I would add... 1. A digital camera - for those of us who seldom rig/derig, what might seem obvious when derigging could be a mystery in the spring. I even take pictures of the boat loaded and tied down, so I don't have to rethink tie-down strategies each time. 2. If you can't fully raise the centerboard prior to loading, then be sure it is free to kick up all the way - no lines fouling it etc.. You don't want it stuck partially down while winching her up onto the trailer. Unless you are driving less than a few blocks at low speed, be sure that everything is tied down well and with padding to avoid chafing.
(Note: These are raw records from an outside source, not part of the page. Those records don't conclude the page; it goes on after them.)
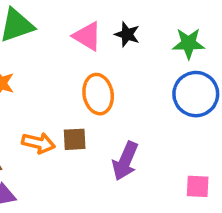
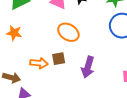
orange ellipse: (98, 94) -> (68, 32), turned -40

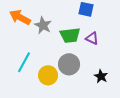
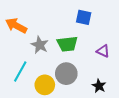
gray star: (43, 25) -> (40, 45), moved
purple triangle: (92, 38) -> (103, 51), moved

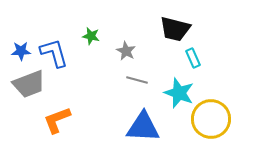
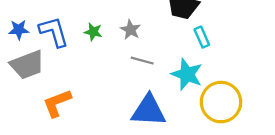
green star: (91, 36) -> (93, 32), moved

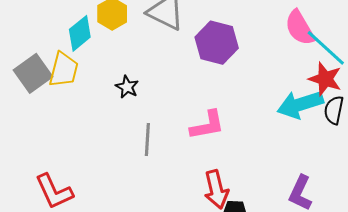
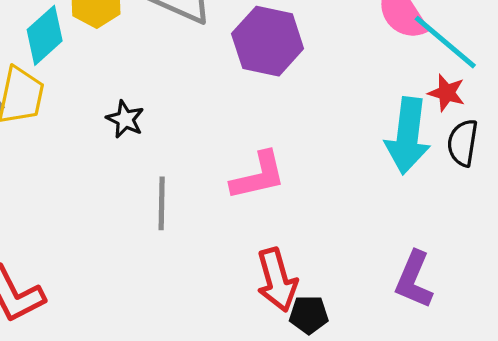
red star: (325, 79) -> (447, 93), size x0.7
cyan arrow: (300, 104) -> (408, 136), turned -63

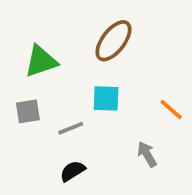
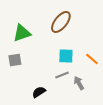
cyan square: (106, 98) -> (66, 56), moved
gray line: (71, 128) -> (62, 75), moved

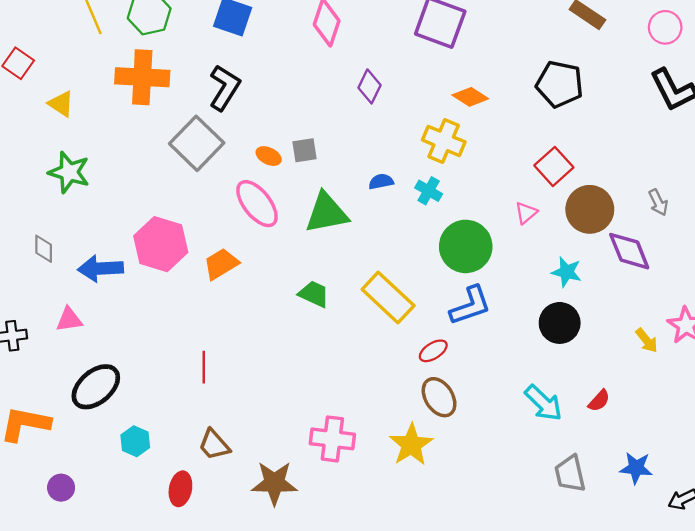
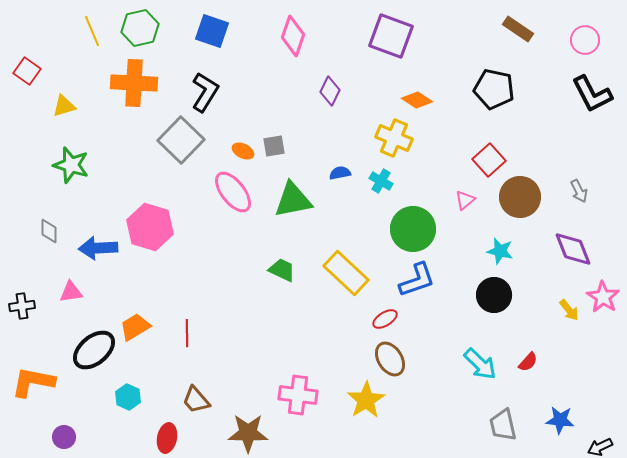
yellow triangle: (61, 104) -> (64, 106), turned -50
purple diamond: (629, 251) -> (573, 249), moved
orange trapezoid: (221, 264) -> (135, 327), moved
The affect of wind at 40mph on the road can seriously whip about everything not secured, and chafing from the vibration and bumpiness of the ride can be easily underestimated. 3. Lastly, if the ride will be more than a few miles at moderate speed, put anything loose down below, in the truck bed, or in the back of the SUV. (For open cockpit daysailers, this is more of an issue - don't be tempted to leave all the miscellaneous stuff bouncing around in the open cockpit unless you want to either lose it or have it damage the surface. Good luck - I'll be pulling mine as late as possible, but ultimately depends on when the utility company draws down the water level. Till then, enjoy!.
 
H

Herb Parsons

Tying Things Down

When we trailer our O'Day 25, I always "wrap the mast". I use the plastic wrap that movers use (it looks like a big roll of saran wrap, it's available from U-Haul). I start at the back of the boat, and wrap all the mast, along with the standing rigging as I go forward. Make it extra thick since you'll be storing. Doing this, I've never had a single part work its way loose down the highway, and the rigging is all neatly arranged once I get whereever I'm going, instead of the jumbled mess I had the first two times I trailered it.